How's that for a farewell tour? Burnett didn't want people to make a big deal of what he proclaimed his final season. But he's turning it into a very big deal himself.
Burnett made his eighth start of the season in the Pirates' 3-0 sweep-averting victory Sunday. He has yet to allow more than two runs in any of them, unprecedented in Buccos history.
"That's legit," Josh Harrison nodded enthusiastically. "Nothing A.J. does amazes us, because we know what he can do and what he does."
As Burnett continued his flight, he ended the Pirates' plight.
"Just what we need," manager Clint Hurdle said after Burnett took 93-mph fastballs and dive-below-the-knees curves to the Bucs' four-game losing skid. "He pitched with a will to win. He competed very, very well."
The manager punctuated that last remark with a chortle, as if to say, 'Hey, how's that for an understatement?"
Burnett has acknowledged what fuels the absolutely best pitching he has ever done. And it's definitely not high-octane.
"Just trying to keep the ball down in the zone, not get away from my game no matter what they're trying to do," Burnett said. "I'm still going to get my strikeouts when I need them, but not trying to strike everybody out."
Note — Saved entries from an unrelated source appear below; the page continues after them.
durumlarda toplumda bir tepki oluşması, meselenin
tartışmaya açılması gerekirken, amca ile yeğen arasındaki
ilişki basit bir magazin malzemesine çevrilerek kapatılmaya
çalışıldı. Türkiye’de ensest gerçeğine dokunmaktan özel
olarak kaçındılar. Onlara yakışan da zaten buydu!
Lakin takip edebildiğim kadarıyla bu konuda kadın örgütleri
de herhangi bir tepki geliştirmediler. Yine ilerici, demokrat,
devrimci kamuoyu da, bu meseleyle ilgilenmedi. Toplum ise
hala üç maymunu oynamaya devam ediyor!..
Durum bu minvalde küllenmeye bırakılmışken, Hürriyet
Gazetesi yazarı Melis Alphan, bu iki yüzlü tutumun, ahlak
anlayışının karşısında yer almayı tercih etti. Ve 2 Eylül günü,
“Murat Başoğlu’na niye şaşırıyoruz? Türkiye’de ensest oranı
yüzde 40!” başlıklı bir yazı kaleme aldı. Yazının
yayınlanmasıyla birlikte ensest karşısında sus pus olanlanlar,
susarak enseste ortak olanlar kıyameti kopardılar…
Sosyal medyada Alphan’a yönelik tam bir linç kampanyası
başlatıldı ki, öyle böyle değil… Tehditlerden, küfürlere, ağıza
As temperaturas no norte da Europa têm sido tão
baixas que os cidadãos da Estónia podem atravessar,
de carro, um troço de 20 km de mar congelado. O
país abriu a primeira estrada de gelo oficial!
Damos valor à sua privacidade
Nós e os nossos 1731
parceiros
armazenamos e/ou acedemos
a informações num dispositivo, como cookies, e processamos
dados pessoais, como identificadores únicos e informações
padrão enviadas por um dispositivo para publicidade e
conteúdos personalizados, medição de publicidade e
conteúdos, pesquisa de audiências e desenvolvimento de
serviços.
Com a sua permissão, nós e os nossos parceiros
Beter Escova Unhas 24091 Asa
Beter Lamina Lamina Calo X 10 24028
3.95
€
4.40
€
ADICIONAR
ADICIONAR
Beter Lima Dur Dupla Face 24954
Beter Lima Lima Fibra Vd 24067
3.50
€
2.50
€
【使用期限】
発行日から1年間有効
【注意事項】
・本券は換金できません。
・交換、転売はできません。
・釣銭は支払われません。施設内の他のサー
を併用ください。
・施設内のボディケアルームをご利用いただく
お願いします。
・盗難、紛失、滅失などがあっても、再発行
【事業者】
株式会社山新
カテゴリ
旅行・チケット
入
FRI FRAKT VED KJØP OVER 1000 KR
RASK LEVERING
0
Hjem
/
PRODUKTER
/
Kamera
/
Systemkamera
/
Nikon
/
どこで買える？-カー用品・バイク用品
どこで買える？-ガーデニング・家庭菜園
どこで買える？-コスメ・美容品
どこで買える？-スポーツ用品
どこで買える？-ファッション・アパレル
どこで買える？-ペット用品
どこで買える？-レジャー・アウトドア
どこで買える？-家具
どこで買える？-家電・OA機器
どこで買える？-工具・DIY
As he did for most of his career. At 38, as he has often noted, he had to change. Right now, that change is about on a par with Babe Ruth's change from pitcher to hitter.
"He has really settled in on just making the next good pitch," Hurdle said. "No diversion, no panic, no urgency. [The Cubs'] lineup has been stringing out counts -- we've seen it all weekend -- and they did a little bit of the same to him.
"He stayed on it, kept mixing it up. Kept changing angles on the curve. Most importantly, he got outs when he needed to."